**DATA LISTING**
═══

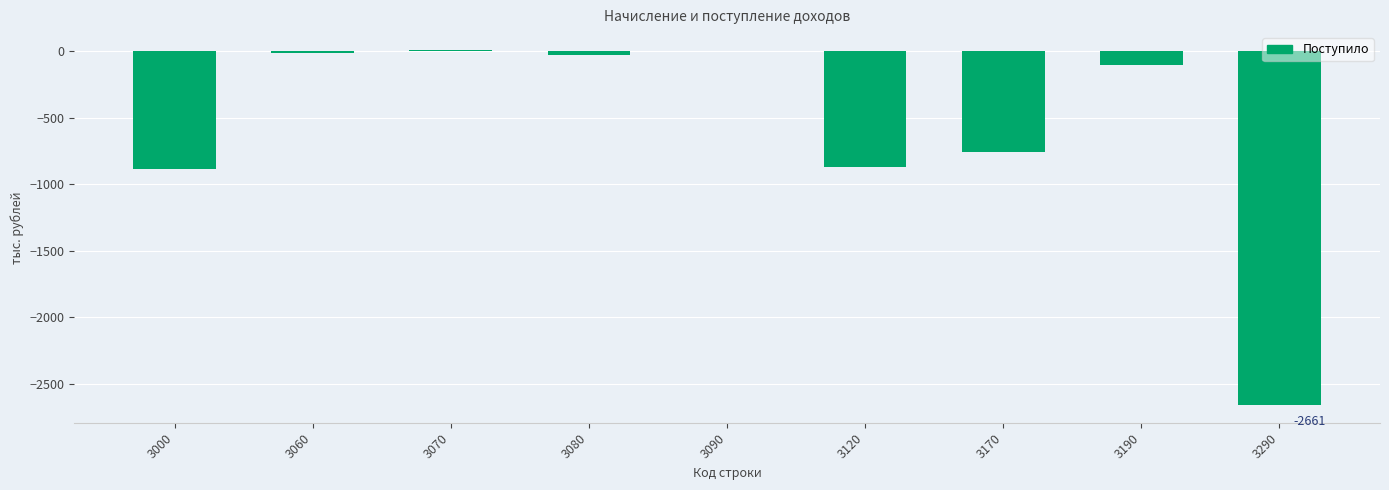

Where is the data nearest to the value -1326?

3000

═══

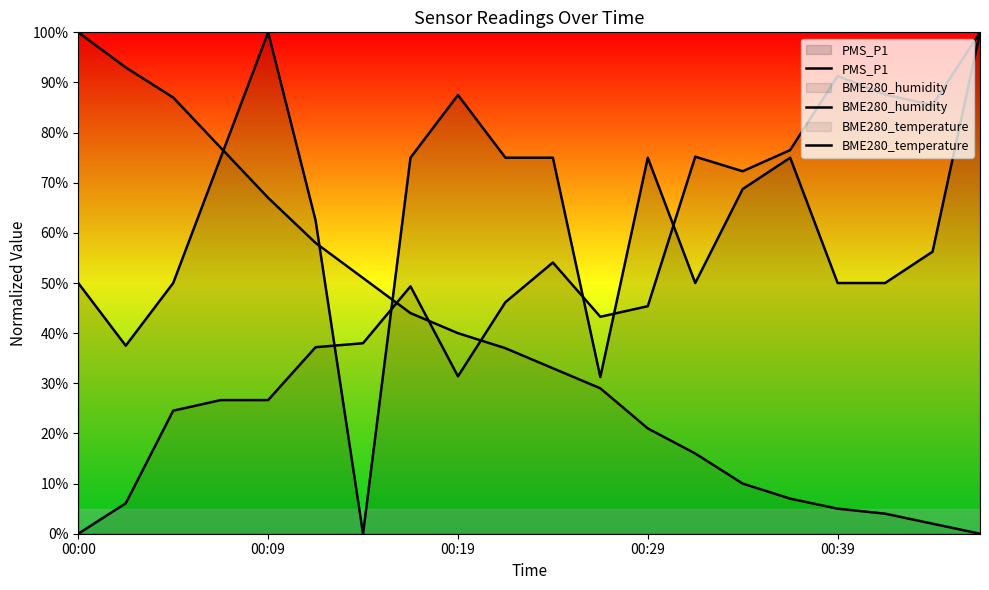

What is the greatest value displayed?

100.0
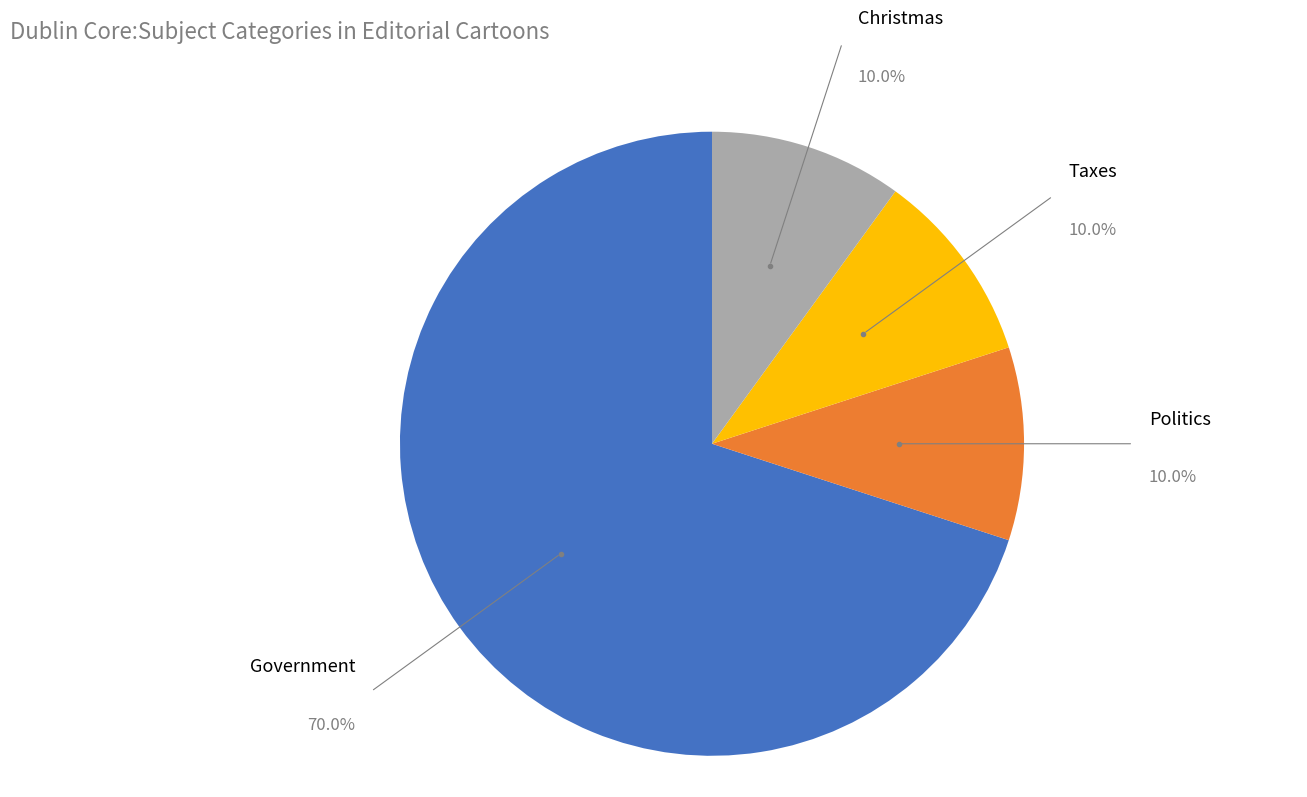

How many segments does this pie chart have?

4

═══

**ASSIGNED TASK**
List each line of the records that contains the string "value". Treat the match as case-sensitive.

**RESULT OF THE TASK**
Where is the data nearest to the value -1326?
What is the greatest value displayed?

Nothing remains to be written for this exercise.